Logistics (Byte Size)
In this course we examine logistics. Logistics is concerned with managing the flow of materials through an organisation to the customer. It is concerned with making things happen. It organises inputs (receipts from suppliers), supplies the transformation process (work in progress) and is finally responsible for delivering the output (finished goods) to the customer.
Increasingly, organisations are looking at their products or services as part of a chain or network. They are looking at what they produce and trying to optimise the value of all the inputs from all sources - that is, all the suppliers in the chain of supply. This is called supply chain management. This closer linking between customer and supplier organisations obviously needs much closer integration, and organisations are sharing much more information to achieve this. This involves utilising information technology for sharing data about stock levels, demand and trends. These initiatives use technology such as EPOS (electronic point of sale equipment), EDI (electronic data interchange), scanning and bar-coding.
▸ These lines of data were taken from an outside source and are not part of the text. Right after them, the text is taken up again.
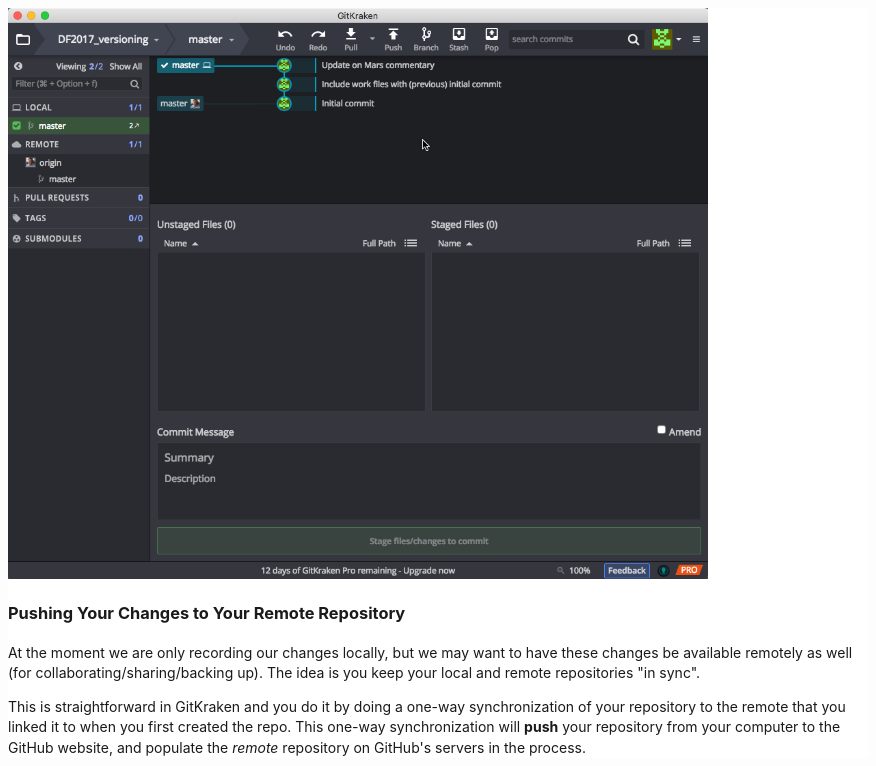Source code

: <img src="img/after_commit_mars_first_change.png" width="700" align="center">


### Pushing Your Changes to Your Remote Repository

At the moment we are only recording our changes locally, but we may want to have these changes be available remotely as well (for collaborating/sharing/backing up). The idea is you keep your local and remote repositories "in sync". 

This is straightforward in GitKraken and you do it by doing a one-way synchronization of your repository to the remote that you linked it to when you first created the repo. This one-way synchronization will **push** your repository from your computer to the GitHub website, and populate the *remote* repository on GitHub's servers in the process.
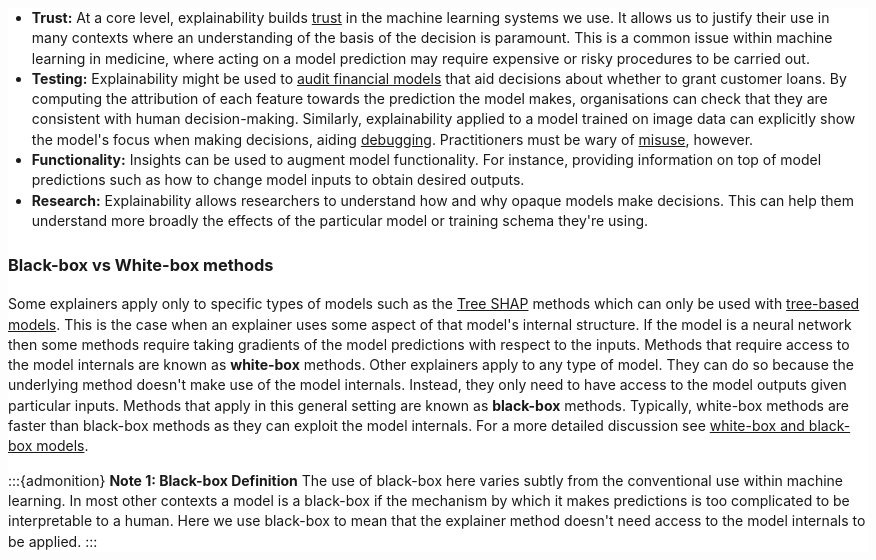 - **Trust:** At a core level, explainability builds [trust](https://onlinelibrary.wiley.com/doi/abs/10.1002/bdm.542) in
  the machine learning systems we use. It allows us to justify their use in many contexts where an understanding of the
  basis of the decision is paramount. This is a common issue within machine learning in medicine, where acting on a
  model prediction may require expensive or risky procedures to be carried out.
- **Testing:** Explainability might be used to [audit financial models](https://arxiv.org/abs/1909.06342) that aid
  decisions about whether to grant customer loans. By computing the attribution of each feature towards the prediction
  the model makes, organisations can check that they are consistent with human decision-making. Similarly,
  explainability applied to a model trained on image data can explicitly show the model's focus when making decisions,
  aiding [debugging](http://proceedings.mlr.press/v70/sundararajan17a.html). Practitioners must be wary
  of [misuse](#biases), however.
- **Functionality:** Insights can be used to augment model functionality. For instance, providing information on top of
  model predictions such as how to change model inputs to obtain desired outputs.
- **Research:** Explainability allows researchers to understand how and why opaque models make decisions. This can help
  them understand more broadly the effects of the particular model or training schema they're using.

### Black-box vs White-box methods

Some explainers apply only to specific types of models such as the [Tree SHAP](path-dependent-tree-shap) methods which
can only be used with [tree-based models](https://en.wikipedia.org/wiki/Decision_tree_learning). This is the case when
an explainer uses some aspect of that model's internal structure. If the model is a neural network then some methods
require taking gradients of the model predictions with respect to the inputs. Methods that require access to the model
internals are known as **white-box** methods. Other explainers apply to any type of model. They can do so because the
underlying method doesn't make use of the model internals. Instead, they only need to have access to the model outputs
given particular inputs. Methods that apply in this general setting are known as **black-box** methods. Typically, 
white-box methods are faster than black-box methods as they can exploit the model internals. For a more detailed 
discussion see [white-box and black-box models](./white_box_black_box.md).

:::{admonition} **Note 1: Black-box Definition**
The use of black-box here varies subtly from the conventional use within machine learning. In most other contexts a
model is a black-box if the mechanism by which it makes predictions is too complicated to be interpretable to a human.
Here we use black-box to mean that the explainer method doesn't need access to the model internals to be applied.
:::
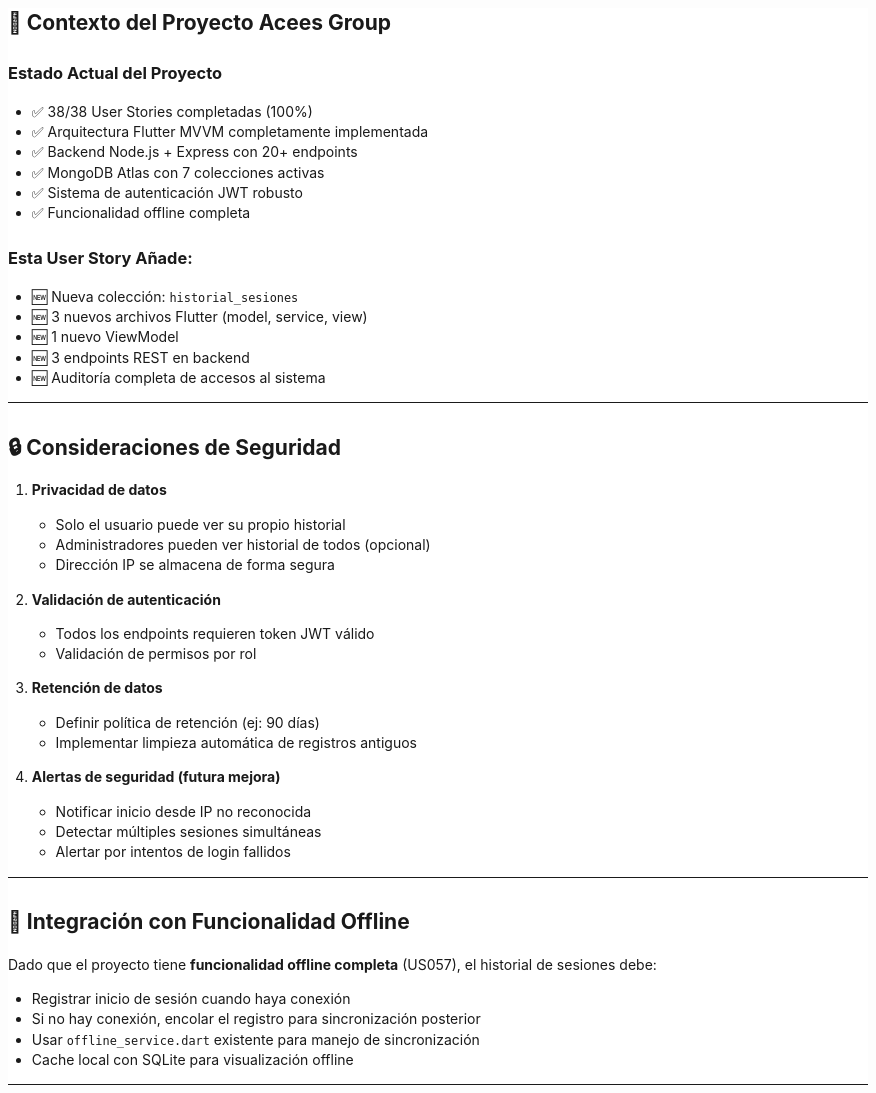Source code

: 
## 🎯 Contexto del Proyecto Acees Group

### **Estado Actual del Proyecto**
- ✅ 38/38 User Stories completadas (100%)
- ✅ Arquitectura Flutter MVVM completamente implementada
- ✅ Backend Node.js + Express con 20+ endpoints
- ✅ MongoDB Atlas con 7 colecciones activas
- ✅ Sistema de autenticación JWT robusto
- ✅ Funcionalidad offline completa

### **Esta User Story Añade:**
- 🆕 Nueva colección: `historial_sesiones`
- 🆕 3 nuevos archivos Flutter (model, service, view)
- 🆕 1 nuevo ViewModel
- 🆕 3 endpoints REST en backend
- 🆕 Auditoría completa de accesos al sistema

---

## 🔒 Consideraciones de Seguridad

1. **Privacidad de datos**
   - Solo el usuario puede ver su propio historial
   - Administradores pueden ver historial de todos (opcional)
   - Dirección IP se almacena de forma segura

2. **Validación de autenticación**
   - Todos los endpoints requieren token JWT válido
   - Validación de permisos por rol

3. **Retención de datos**
   - Definir política de retención (ej: 90 días)
   - Implementar limpieza automática de registros antiguos

4. **Alertas de seguridad (futura mejora)**
   - Notificar inicio desde IP no reconocida
   - Detectar múltiples sesiones simultáneas
   - Alertar por intentos de login fallidos

---

## 📱 Integración con Funcionalidad Offline

Dado que el proyecto tiene **funcionalidad offline completa** (US057), el historial de sesiones debe:

- Registrar inicio de sesión cuando haya conexión
- Si no hay conexión, encolar el registro para sincronización posterior
- Usar `offline_service.dart` existente para manejo de sincronización
- Cache local con SQLite para visualización offline

---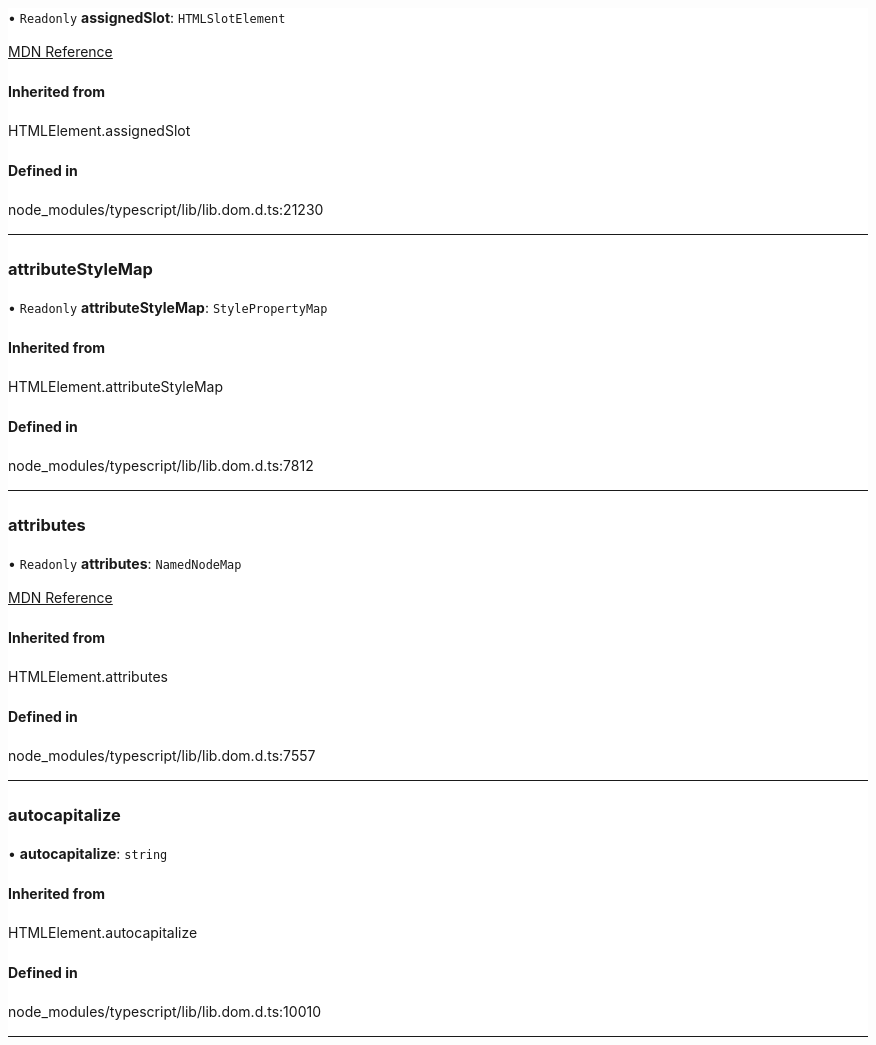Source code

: • `Readonly` **assignedSlot**: `HTMLSlotElement`

[MDN Reference](https://developer.mozilla.org/docs/Web/API/Element/assignedSlot)

#### Inherited from

HTMLElement.assignedSlot

#### Defined in

node_modules/typescript/lib/lib.dom.d.ts:21230

___

### attributeStyleMap

• `Readonly` **attributeStyleMap**: `StylePropertyMap`

#### Inherited from

HTMLElement.attributeStyleMap

#### Defined in

node_modules/typescript/lib/lib.dom.d.ts:7812

___

### attributes

• `Readonly` **attributes**: `NamedNodeMap`

[MDN Reference](https://developer.mozilla.org/docs/Web/API/Element/attributes)

#### Inherited from

HTMLElement.attributes

#### Defined in

node_modules/typescript/lib/lib.dom.d.ts:7557

___

### autocapitalize

• **autocapitalize**: `string`

#### Inherited from

HTMLElement.autocapitalize

#### Defined in

node_modules/typescript/lib/lib.dom.d.ts:10010

___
After participating in this course, you should be able to:
- define logistics
- explain how logistics works in a factory, from goods in to distribution out
- identify the problems involved in stock holding and control
- understand just-in-time (JIT) approaches
- understand the role played by distribution
- identify key performance measures and the role of benchmarking in logistics
- appreciate that logistics strategy is linked to an organisation's corporate strategy.